> _WHAT IS REQUIRED_
Give the lines of the listing from the line containing "pose: elev=307.5 azim=190.1" through the end of the listing, that line included, as a JSON list of strings with one string per line. Leave out any blank lines.

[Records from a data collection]
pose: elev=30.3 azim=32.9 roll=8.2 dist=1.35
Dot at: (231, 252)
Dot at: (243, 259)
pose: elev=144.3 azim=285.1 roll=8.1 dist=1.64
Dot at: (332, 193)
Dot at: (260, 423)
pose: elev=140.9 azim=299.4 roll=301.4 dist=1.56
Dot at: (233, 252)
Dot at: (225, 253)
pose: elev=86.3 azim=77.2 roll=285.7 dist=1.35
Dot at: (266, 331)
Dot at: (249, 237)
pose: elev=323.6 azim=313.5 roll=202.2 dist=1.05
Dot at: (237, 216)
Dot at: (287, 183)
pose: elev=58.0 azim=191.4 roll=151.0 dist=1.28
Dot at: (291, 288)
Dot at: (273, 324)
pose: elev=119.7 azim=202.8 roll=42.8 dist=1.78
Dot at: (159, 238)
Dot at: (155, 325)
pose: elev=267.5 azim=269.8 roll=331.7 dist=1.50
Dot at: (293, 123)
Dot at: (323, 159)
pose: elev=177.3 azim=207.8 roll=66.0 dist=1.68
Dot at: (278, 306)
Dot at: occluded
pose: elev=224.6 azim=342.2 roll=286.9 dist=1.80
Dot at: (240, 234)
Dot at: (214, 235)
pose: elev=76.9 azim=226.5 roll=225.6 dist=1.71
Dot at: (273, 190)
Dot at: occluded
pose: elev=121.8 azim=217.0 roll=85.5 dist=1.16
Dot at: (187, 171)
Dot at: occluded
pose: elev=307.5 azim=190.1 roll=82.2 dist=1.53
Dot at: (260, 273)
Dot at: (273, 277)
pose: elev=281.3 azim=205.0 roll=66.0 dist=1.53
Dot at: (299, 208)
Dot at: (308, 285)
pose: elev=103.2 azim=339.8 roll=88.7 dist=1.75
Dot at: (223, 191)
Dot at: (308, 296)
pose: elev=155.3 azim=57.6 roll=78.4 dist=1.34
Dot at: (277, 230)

> _OUTPUT BELOW_
[
  "pose: elev=307.5 azim=190.1 roll=82.2 dist=1.53",
  "Dot at: (260, 273)",
  "Dot at: (273, 277)",
  "pose: elev=281.3 azim=205.0 roll=66.0 dist=1.53",
  "Dot at: (299, 208)",
  "Dot at: (308, 285)",
  "pose: elev=103.2 azim=339.8 roll=88.7 dist=1.75",
  "Dot at: (223, 191)",
  "Dot at: (308, 296)",
  "pose: elev=155.3 azim=57.6 roll=78.4 dist=1.34",
  "Dot at: (277, 230)"
]